In questa situazione, i dubia, queste cinque domande presentate dai Quattro Cardinali, sono stati certamente un punto fondamentale di svolta, una potente luce di verità che si è proiettata su questo caos, e per questo li dobbiamo ringraziare profondamente. Per quanto siano pochi e apparentemente isolati, le loro domande sono comunque coraggioseaffermazioni di verità. In realtà, non sono solo loro che parlano, ma lo stesso Logos, “dalla cui bocca esce una spada affilata” (Apoc. 19,15). Ora, queste cinque domande hanno messo il Papa in una situazione di stallo. Se le rispondesse rinnegando la Tradizione e il Magistero dei suoi predecessori, passerebbe ad essere formalmente eretico, quindi non può farlo. Se invece le rispondesse in armonia con il Magistero precedente, contraddirebbe gran parte delle azioni dottrinalmente rilevanti compiute durante il suo pontificato, quindi sarebbe una scelta molto difficile. Ha scelto quindi il silenzio perché, umanamente, la situazione può apparire senza uscita. Ma intanto, la confusione e lo scisma de facto si estendono nella Chiesa.
Alla luce di tutto ciò, si rende quindi più che mai necessario, un ulteriore atto di coraggio, di verità e di carità, da parte dei Cardinali, ma anche dei Vescovi e poi di tutti i laici qualificati che volessero aderirvi. In una situazione così grave di pericolo per la fede e di scandalo generalizzato, è non solo lecito, ma addirittura doveroso per l’inferiore correggere fraternamente il superiore, sempre che si faccia nella carità; neppure l’obbedienza gerarchica o religiosa può essere utilizzata, in questo caso di pericolo generale, come una scusa per tacere la verità.
È necessaria insomma una correzione fraterna francamente rivolta a Pietro, per il suo bene e quello di tutta la Chiesa. Alcuni, a proposito di questa ventilata correzione fraterna al Papa, hanno manifestato il timore che essa potrebbe portare a uno scisma formale. Ma a ben riflettere, questo timore si rivela del tutto infondato. Infatti, dello scisma formale mancano tutte le condizioni. Non risulta, per cominciare, che nessuno dei Cardinali voglia sostenere che Francesco non sia il Papa, né ancor meno, che qualcuno voglia farsi eleggere antipapa. Lo scisma vero, che aumenta ogni giorno, è invece quello di fatto, che solo una correzione potrebbe frenare.

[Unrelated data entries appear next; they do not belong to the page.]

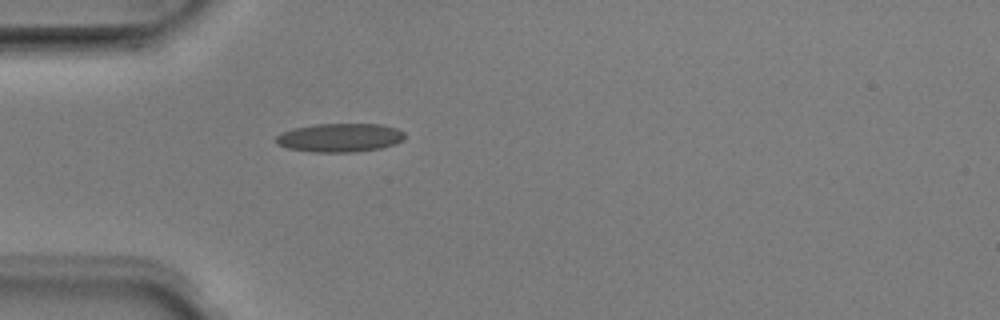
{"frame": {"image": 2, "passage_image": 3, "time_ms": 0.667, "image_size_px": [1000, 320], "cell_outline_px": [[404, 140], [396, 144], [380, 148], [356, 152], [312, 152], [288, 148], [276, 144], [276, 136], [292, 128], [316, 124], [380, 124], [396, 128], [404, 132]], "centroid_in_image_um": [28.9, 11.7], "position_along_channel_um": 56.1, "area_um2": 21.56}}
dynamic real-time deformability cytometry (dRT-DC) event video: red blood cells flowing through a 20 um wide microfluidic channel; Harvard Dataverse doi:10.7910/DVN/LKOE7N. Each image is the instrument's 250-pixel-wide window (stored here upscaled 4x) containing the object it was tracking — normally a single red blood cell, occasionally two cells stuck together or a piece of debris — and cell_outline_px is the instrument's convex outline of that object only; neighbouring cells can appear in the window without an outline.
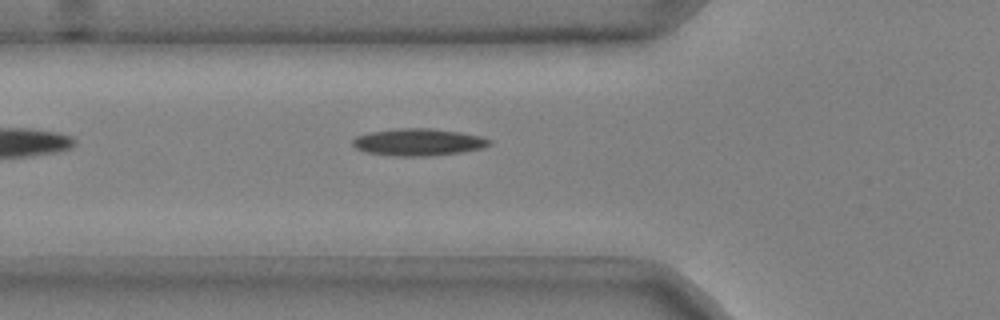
{"species": "common noctule bat (a hibernating species)", "species_latin": "Nyctalus noctula", "temperature_condition": "cold", "stored_images_in_passage": 32, "camera_frame_rate_fps": 3000, "um_per_image_px": 0.085, "animal": {"sex": "male", "body_mass_g": 20.4}, "frame": {"image": 1, "passage_image": 2, "time_ms": 0.333, "image_size_px": [1000, 320], "cell_outline_px": [[492, 144], [484, 148], [460, 152], [428, 156], [396, 156], [368, 152], [356, 148], [352, 144], [352, 140], [356, 136], [368, 132], [400, 128], [432, 128], [460, 132], [480, 136], [492, 140]], "centroid_in_image_um": [35.58, 12.07], "position_along_channel_um": 90.2, "area_um2": 21.62}}
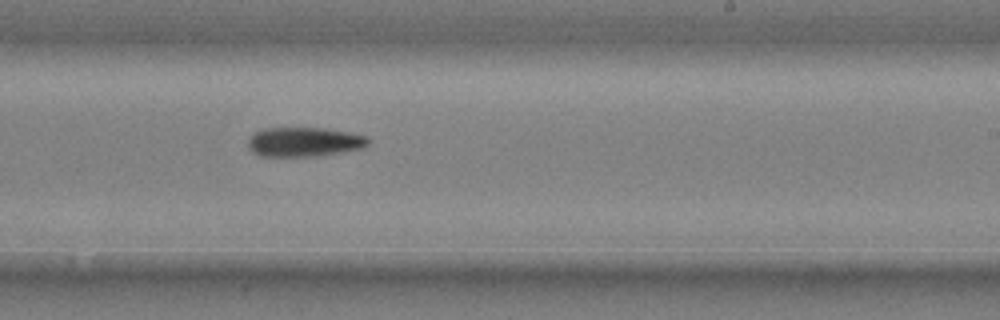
{"frame": {"image": 2, "passage_image": 16, "time_ms": 5.0, "image_size_px": [1000, 320], "cell_outline_px": [[368, 144], [364, 148], [316, 156], [260, 156], [252, 152], [248, 148], [248, 136], [264, 128], [324, 128], [352, 132], [368, 136]], "centroid_in_image_um": [25.85, 12.05], "position_along_channel_um": 263.2, "area_um2": 20.75}}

Una correzione fraterna, infine, non è né un atto di ostilità, né una mancanza di rispetto, né una disobbedienza. Non è altro che una dichiarazione di verità: caritas in veritate. Il Papa, ancor prima di essere papa, è nostro fratello, e questo è quindi un primordiale dovere di carità nei suoi confronti. Del suo destino ci sarà chiesto conto, come anche di quello di tutti coloro che si affidano alla sua guida. L’empio, dice Dio attraverso il profeta Ezechiele, “morirà per il suo peccato”, ma se tu, sentinella, non lo avverti, “della sua morte chiederò conto a te” (Ezech. 33,8).
Fratelli cristiani: Cardinali, Vescovi, Sacerdoti, professori, amici tutti. Cristo è venuto al mondo “per rendere testimonianza alla Verità” (Giov. 18,37). A noi non resta che seguirlo, rendendo testimonianza alla verità; non domani, ma oggi, “finché dura il giorno” (Giov. 11,9). Il tempo, ormai, “ha ammainato le vele” (I Cor 7,29).